[WHAT YOU HAVE TO DO]: Copy out the listing below word for word, from its very first line through the line that contains "nhiều nơi nhưng", with both of those lines included.

-*-

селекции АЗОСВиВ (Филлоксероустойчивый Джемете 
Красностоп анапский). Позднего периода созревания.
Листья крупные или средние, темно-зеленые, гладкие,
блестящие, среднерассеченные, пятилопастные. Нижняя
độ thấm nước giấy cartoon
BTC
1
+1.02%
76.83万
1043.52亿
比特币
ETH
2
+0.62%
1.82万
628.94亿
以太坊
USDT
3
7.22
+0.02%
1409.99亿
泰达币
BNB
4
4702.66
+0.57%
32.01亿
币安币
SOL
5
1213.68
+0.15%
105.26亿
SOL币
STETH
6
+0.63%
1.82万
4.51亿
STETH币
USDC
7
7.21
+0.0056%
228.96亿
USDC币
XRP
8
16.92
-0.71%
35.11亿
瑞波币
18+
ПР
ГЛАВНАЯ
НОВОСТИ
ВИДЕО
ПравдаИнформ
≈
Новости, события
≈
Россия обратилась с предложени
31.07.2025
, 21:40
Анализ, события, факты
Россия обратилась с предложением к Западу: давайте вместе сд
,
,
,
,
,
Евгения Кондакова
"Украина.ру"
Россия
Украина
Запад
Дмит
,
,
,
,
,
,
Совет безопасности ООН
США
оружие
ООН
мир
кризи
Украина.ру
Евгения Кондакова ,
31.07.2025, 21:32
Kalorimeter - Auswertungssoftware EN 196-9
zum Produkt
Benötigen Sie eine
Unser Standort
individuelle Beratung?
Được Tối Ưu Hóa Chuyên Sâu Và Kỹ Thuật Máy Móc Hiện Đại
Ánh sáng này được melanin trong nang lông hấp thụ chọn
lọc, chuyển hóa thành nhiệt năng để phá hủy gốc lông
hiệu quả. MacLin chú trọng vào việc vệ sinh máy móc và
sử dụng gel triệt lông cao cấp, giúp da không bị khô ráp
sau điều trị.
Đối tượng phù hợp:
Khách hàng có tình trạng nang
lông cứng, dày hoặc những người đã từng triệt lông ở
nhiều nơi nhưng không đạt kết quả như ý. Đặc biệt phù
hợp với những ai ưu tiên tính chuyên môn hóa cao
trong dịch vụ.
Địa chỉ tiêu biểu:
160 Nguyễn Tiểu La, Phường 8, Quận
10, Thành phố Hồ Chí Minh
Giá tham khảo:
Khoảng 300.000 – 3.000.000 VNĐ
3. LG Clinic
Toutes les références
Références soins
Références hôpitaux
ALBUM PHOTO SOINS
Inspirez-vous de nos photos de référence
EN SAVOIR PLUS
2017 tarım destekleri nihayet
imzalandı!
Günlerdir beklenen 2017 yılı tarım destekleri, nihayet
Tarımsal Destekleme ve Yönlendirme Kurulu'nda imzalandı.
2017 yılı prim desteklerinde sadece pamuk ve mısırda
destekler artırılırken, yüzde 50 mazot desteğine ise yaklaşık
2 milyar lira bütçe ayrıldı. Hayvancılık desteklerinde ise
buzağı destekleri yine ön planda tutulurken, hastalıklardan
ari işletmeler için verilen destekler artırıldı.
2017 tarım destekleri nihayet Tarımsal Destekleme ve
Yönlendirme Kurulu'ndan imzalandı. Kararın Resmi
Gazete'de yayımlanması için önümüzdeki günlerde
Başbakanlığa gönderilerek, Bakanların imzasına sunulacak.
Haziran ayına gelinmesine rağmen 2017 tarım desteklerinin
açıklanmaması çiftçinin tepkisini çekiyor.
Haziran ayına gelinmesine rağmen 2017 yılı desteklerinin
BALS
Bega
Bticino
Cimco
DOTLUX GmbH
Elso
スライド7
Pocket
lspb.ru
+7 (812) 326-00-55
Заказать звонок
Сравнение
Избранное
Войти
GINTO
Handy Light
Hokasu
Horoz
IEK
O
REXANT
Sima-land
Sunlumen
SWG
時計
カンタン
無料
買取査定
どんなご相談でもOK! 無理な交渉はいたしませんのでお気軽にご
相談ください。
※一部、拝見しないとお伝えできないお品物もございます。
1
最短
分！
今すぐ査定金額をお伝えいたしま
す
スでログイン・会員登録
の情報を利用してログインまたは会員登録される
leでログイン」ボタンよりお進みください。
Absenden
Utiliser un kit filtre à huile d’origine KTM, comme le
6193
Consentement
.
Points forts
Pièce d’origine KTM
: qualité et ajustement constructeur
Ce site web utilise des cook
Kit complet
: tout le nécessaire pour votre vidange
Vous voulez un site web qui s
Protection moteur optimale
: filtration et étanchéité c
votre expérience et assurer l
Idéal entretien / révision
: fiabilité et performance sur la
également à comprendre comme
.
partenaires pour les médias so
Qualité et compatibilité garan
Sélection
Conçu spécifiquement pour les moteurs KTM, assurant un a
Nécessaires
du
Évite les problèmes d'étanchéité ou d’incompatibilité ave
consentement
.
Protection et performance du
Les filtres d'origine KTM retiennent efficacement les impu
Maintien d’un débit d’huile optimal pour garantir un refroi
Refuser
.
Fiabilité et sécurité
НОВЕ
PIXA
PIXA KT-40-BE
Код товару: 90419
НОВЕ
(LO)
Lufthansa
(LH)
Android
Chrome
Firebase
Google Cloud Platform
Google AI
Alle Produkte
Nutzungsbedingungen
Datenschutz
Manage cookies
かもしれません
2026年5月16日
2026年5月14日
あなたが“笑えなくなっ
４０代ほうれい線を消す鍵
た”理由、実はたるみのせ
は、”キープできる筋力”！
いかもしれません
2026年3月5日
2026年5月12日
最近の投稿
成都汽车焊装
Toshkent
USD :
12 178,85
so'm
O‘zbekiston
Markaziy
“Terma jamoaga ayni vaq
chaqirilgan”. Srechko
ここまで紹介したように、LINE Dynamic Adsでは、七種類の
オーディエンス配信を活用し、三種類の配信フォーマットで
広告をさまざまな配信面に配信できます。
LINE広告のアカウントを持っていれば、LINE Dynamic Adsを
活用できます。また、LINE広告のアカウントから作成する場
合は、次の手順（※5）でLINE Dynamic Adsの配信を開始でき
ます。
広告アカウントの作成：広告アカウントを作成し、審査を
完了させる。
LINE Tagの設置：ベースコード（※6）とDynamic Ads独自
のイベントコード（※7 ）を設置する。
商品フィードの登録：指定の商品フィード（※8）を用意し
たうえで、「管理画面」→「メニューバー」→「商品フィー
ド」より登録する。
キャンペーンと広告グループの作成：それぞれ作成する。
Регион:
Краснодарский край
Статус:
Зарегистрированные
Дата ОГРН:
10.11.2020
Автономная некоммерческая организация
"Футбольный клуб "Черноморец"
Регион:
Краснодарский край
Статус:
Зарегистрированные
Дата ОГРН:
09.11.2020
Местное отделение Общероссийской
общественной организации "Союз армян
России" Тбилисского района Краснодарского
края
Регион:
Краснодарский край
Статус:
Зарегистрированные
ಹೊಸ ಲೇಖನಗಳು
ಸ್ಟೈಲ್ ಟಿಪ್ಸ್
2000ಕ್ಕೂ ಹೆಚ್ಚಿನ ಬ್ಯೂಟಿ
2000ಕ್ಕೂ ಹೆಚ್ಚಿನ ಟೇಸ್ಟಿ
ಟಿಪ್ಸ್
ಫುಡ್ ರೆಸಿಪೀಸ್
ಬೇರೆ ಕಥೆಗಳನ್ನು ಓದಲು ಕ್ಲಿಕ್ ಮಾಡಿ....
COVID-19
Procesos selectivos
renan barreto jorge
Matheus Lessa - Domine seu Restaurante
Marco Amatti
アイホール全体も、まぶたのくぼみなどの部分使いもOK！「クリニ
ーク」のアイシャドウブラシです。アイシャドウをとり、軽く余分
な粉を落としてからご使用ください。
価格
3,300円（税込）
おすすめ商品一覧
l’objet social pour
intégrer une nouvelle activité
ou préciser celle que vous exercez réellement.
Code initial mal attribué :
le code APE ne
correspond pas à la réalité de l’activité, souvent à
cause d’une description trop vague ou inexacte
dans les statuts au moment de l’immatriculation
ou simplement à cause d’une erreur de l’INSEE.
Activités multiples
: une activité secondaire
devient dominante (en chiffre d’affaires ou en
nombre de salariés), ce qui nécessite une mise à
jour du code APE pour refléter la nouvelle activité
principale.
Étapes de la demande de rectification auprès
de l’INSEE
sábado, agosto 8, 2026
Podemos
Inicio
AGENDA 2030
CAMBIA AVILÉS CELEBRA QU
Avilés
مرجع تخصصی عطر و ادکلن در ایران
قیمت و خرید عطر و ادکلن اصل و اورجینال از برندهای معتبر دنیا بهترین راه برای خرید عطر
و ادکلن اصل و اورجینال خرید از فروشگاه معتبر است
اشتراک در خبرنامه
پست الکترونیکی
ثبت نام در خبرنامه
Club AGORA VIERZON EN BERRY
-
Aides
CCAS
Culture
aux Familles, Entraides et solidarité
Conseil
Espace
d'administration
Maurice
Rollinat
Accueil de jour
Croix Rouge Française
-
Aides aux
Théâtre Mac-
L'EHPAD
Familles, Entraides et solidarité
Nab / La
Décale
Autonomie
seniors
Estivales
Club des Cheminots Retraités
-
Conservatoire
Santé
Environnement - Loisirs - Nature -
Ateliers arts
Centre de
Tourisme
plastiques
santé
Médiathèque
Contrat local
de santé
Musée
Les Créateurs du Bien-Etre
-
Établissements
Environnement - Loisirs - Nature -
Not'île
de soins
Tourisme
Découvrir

-*-

[SOLVED PROBLEM]:
селекции АЗОСВиВ (Филлоксероустойчивый Джемете 
Красностоп анапский). Позднего периода созревания.
Листья крупные или средние, темно-зеленые, гладкие,
блестящие, среднерассеченные, пятилопастные. Нижняя
độ thấm nước giấy cartoon
BTC
1
+1.02%
76.83万
1043.52亿
比特币
ETH
2
+0.62%
1.82万
628.94亿
以太坊
USDT
3
7.22
+0.02%
1409.99亿
泰达币
BNB
4
4702.66
+0.57%
32.01亿
币安币
SOL
5
1213.68
+0.15%
105.26亿
SOL币
STETH
6
+0.63%
1.82万
4.51亿
STETH币
USDC
7
7.21
+0.0056%
228.96亿
USDC币
XRP
8
16.92
-0.71%
35.11亿
瑞波币
18+
ПР
ГЛАВНАЯ
НОВОСТИ
ВИДЕО
ПравдаИнформ
≈
Новости, события
≈
Россия обратилась с предложени
31.07.2025
, 21:40
Анализ, события, факты
Россия обратилась с предложением к Западу: давайте вместе сд
,
,
,
,
,
Евгения Кондакова
"Украина.ру"
Россия
Украина
Запад
Дмит
,
,
,
,
,
,
Совет безопасности ООН
США
оружие
ООН
мир
кризи
Украина.ру
Евгения Кондакова ,
31.07.2025, 21:32
Kalorimeter - Auswertungssoftware EN 196-9
zum Produkt
Benötigen Sie eine
Unser Standort
individuelle Beratung?
Được Tối Ưu Hóa Chuyên Sâu Và Kỹ Thuật Máy Móc Hiện Đại
Ánh sáng này được melanin trong nang lông hấp thụ chọn
lọc, chuyển hóa thành nhiệt năng để phá hủy gốc lông
hiệu quả. MacLin chú trọng vào việc vệ sinh máy móc và
sử dụng gel triệt lông cao cấp, giúp da không bị khô ráp
sau điều trị.
Đối tượng phù hợp:
Khách hàng có tình trạng nang
lông cứng, dày hoặc những người đã từng triệt lông ở
nhiều nơi nhưng không đạt kết quả như ý. Đặc biệt phù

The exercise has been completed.